*** Record excerpts ***
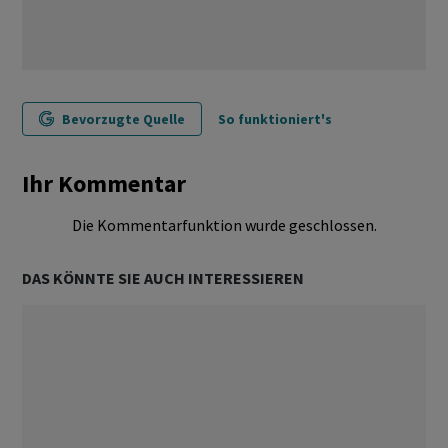
Bevorzugte Quelle
So funktioniert's
Ihr Kommentar
Die Kommentarfunktion wurde geschlossen.
DAS KÖNNTE SIE AUCH INTERESSIEREN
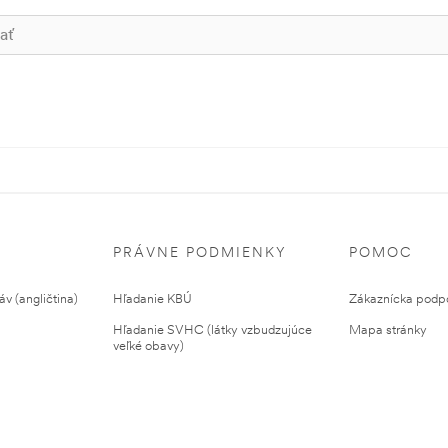
PRÁVNE PODMIENKY
POMOC
v (angličtina)
Hľadanie KBÚ
Zákaznícka podp
Hľadanie SVHC (látky vzbudzujúce
Mapa stránky
veľké obavy)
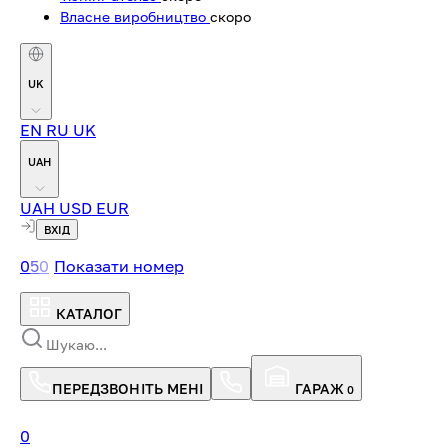
Власне виробництво
скоро
UK
EN
RU
UK
UAH
UAH
USD
EUR
ВХІД
0
5
0
Показати номер
КАТАЛОГ
ПЕРЕДЗВОНІТЬ МЕНІ
ГАРАЖ
0
0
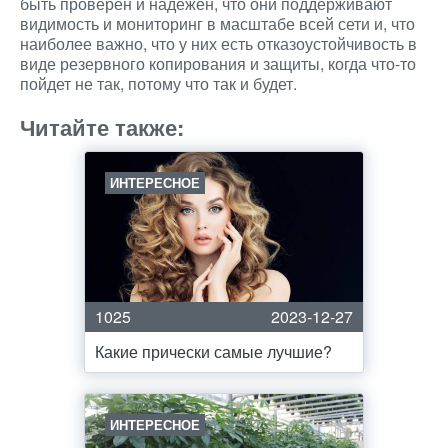
быть проверен и надежен, что они поддерживают
видимость и мониторинг в масштабе всей сети и, что
наиболее важно, что у них есть отказоустойчивость в
виде резервного копирования и защиты, когда что-то
пойдет не так, потому что так и будет.
Читайте также:
ИНТЕРЕСНОЕ
1025
2023-12-27
Какие прически самые лучшие?
ИНТЕРЕСНОЕ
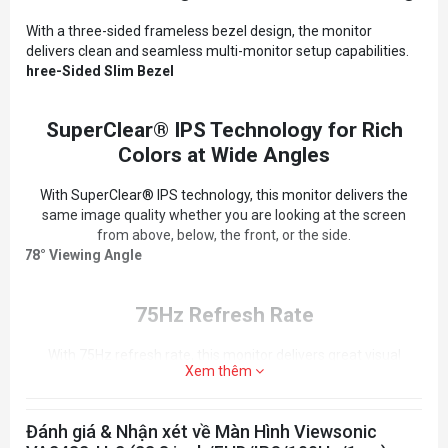
COMPATIBILITY
With a three-sided frameless bezel design, the monitor
PC Resolution (max):
1920x1080
delivers clean and seamless multi-monitor setup capabilities.
Mac® Resolution (max):
1920x1080
Three-Sided Slim Bezel
PC Operating System:
Windows 10 certified; macOS
tested
Mac® Resolution (min):
1920x1080
SuperClear® IPS Technology for Rich
CONNECTOR
Colors at Wide Angles
VGA:
1
HDMI 1.4:
1
With SuperClear® IPS technology, this monitor delivers the
Power in:
External power adapter
same image quality whether you are looking at the screen
from above, below, the front, or the side.
178° Viewing Angle
75Hz Refresh Rate
With 75Hz refresh rate, this monitor delivers great visual
Xem thêm
fluidity and flawless graphics no matter how quickly the in-
game action unfolds.
75Hz
Đánh giá & Nhận xét về Màn Hình Viewsonic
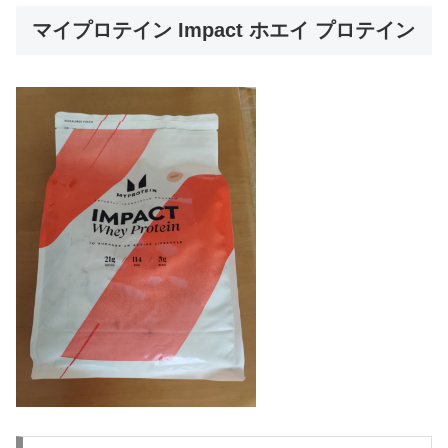
マイプロテイン Impact ホエイ プロテイン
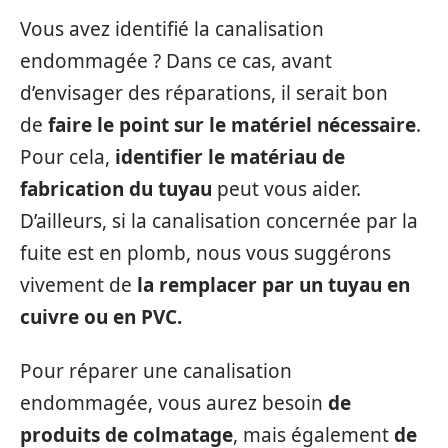
Vous avez identifié la canalisation
endommagée ? Dans ce cas, avant
d’envisager des réparations, il serait bon
de
faire le point sur le matériel nécessaire
.
Pour cela,
identifier le matériau de
fabrication du tuyau
peut vous aider.
D’ailleurs, si la canalisation concernée par la
fuite est en plomb, nous vous suggérons
vivement de
la remplacer par un tuyau en
cuivre ou en PVC.
Pour réparer une canalisation
endommagée, vous aurez besoin
de
produits de colmatage
, mais également
de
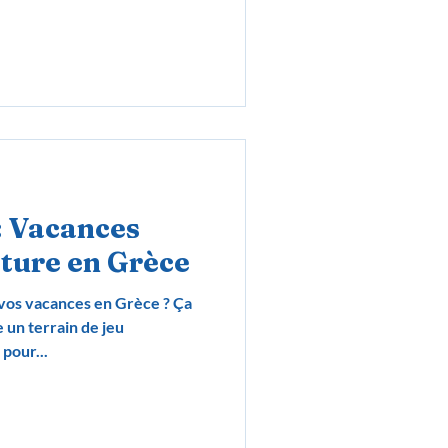
: Vacances
ature en Grèce
 vos vacances en Grèce ? Ça
 un terrain de jeu
pour...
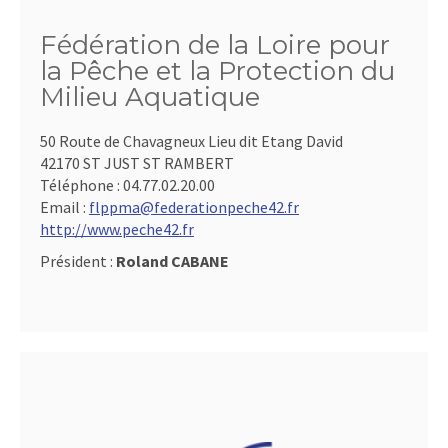
Fédération de la Loire pour
la Pêche et la Protection du
Milieu Aquatique
50 Route de Chavagneux Lieu dit Etang David
42170 ST JUST ST RAMBERT
Téléphone :
04.77.02.20.00
Email :
flppma@federationpeche42.fr
http://www.peche42.fr
Président :
Roland CABANE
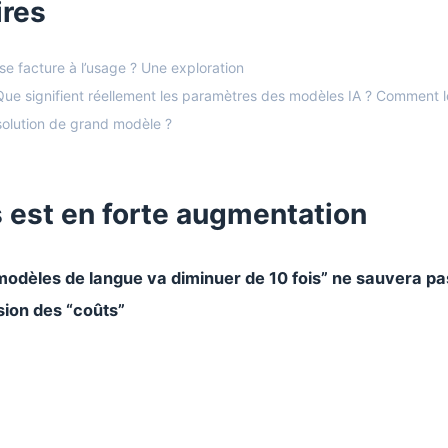
ires
e facture à l’usage ? Une exploration
 signifient réellement les paramètres des modèles IA ? Comment l
 solution de grand modèle ?
s est en forte augmentation
s modèles de langue va diminuer de 10 fois” ne sauvera pa
sion des “coûts”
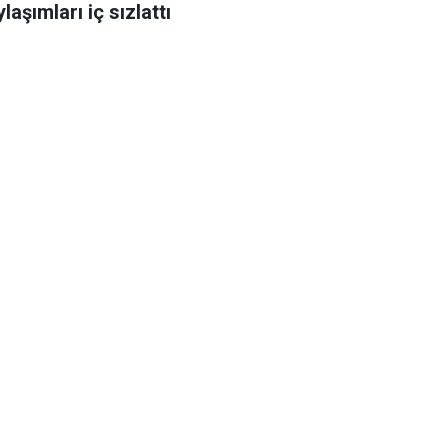
laşımları iç sızlattı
***
=== Problem ===
This task calls for each line of the material that contains "Hľadanie".

=== Your solution ===
Hľadanie KBÚ
Hľadanie SVHC (látky vzbudzujúce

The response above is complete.